O Prêmio Nobel de Literatura concedido em 2010 ao peruano Mario Vargas Llosa foi recebido com reticências pela intelectualidade de esquerda mundial. Socialista na juventude, Llosa atacara publicamente o regime cubano e se apresentara como candidato da direita em eleições presidenciais peruanas de 1990 - perdendo para o "esquerdista, pero no mucho" Alberto Fujimori, que no meio de seu mandato, fechou o Congresso no chamado "autogolpe". O escritor, nessa época, vivia na Europa, voltando a dedicar-se exclusivamente à literatura, onde se mostrava um grande narrador e defensor da democracia, apontando incongruências em qualquer governo, principalmente nas ditaduras latino-americanas.

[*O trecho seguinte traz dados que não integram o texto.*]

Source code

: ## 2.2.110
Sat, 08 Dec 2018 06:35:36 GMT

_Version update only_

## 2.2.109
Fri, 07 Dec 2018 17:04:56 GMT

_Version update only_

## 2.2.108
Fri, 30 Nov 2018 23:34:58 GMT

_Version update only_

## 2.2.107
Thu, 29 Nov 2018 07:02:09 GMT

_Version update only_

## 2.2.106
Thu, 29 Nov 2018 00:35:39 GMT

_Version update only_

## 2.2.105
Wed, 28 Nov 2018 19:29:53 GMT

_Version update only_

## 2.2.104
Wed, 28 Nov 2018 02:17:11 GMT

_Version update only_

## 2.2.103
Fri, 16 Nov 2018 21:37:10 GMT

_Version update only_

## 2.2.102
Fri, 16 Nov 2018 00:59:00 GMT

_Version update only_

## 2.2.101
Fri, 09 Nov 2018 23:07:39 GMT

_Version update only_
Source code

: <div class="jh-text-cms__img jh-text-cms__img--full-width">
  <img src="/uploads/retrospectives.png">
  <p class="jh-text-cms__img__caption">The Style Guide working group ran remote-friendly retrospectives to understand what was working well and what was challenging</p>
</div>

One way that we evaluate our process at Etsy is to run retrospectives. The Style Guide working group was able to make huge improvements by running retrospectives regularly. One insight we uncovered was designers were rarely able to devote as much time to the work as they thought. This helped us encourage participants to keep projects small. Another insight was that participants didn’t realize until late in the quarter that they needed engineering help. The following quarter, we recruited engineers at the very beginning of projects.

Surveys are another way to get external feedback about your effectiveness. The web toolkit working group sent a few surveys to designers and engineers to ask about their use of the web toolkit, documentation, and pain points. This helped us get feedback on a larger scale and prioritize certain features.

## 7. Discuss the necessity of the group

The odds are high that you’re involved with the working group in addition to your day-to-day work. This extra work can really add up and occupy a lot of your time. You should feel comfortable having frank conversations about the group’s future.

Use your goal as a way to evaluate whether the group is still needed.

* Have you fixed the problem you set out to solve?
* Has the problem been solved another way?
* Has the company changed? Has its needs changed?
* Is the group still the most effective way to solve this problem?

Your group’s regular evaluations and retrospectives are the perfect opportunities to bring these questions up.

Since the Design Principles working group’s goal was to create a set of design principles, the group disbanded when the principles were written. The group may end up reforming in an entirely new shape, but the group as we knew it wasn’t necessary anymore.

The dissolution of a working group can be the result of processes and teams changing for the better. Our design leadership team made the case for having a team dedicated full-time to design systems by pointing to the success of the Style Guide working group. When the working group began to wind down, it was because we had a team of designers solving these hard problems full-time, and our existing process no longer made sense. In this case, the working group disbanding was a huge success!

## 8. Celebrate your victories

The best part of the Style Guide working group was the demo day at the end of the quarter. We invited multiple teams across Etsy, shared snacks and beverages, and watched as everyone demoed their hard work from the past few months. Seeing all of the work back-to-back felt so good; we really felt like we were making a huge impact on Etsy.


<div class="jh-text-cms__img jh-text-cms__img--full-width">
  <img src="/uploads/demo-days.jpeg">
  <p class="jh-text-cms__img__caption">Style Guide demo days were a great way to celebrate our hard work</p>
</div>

Como artista, Mario Vargas Llosa era de rara excelência. Ficcionista que dominava a narrativa como poucos, tinha a técnica dos grandes criadores de folhetins, prendendo o leitor de sua ficção em sucessivos capítulos que, geralmente, mesclavam a história política da América Latina com os arroubos sensuais de personagens eternamente dispostos a se apaixonar por mulheres irresistíveis. Seu legado literário não se restringe à ficção, mas a pesquisas sobre a arte e os fenômenos de comunicação que conheceu. Jovem, cursou Direito, mas exerceu o jornalismo e abraçou a literatura, que lhe rendeu reconhecimento com premiações diversas e uma vida confortável, além do prestígio como palestrante e professor em universidades internacionais. Em quase nove décadas de vida, deixa uma obra contundente, com a aposentadoria anunciada no posfácio de seu último romance, "Deixo a Você Meu Silêncio", em que faz o elogio da música criolla peruana, como valsas, mariñeras, polcas e huyanitos, por quebrarem barreiras raciais e sociais no encontro de migrantes nos bairros pobres de Lima.
Contraditório e polêmico, Mario Vargas Llosa criou uma literatura de rara consistência, essencial para quem quiser entender a América criolla. Entre os muitos bons títulos, estão:
• Os chefes – Seu livro de estreia, lançado em 1959, traz seis contos sobre os desafios enfrentados – e propostos – por jovens moradores de Lima. “Domingo” é uma precoce obra-prima.
• Conversa no Catedral – No bar Catedral, as conversas de um jornalista de família burguesa com o ex-motorista de seu pai traçam o panorama histórico do Peru.
• Pantaleão e as visitadoras – A sátira ao militarismo está na burocracia de um comandante que organiza a rotina dos encontros de prostitutas com um pelotão do Exército em missão na Amazônia.
• A festa do Bode – A ascensão e queda da ditadura de 31 anos de Rafael Trujillo na República Domicana são mostradas através do círculo próximo do ditador, dos oprimidos por seu regime e pelos rebeldes que vão derrubá-lo.
• Cinco Esquinas – Um bairro pobre de Lima dá nome a esse curto romance que sai do envolvimento sexual de amigas para denunciar a alienação dos novos ricos limenhos durante a ditadura Fujimori.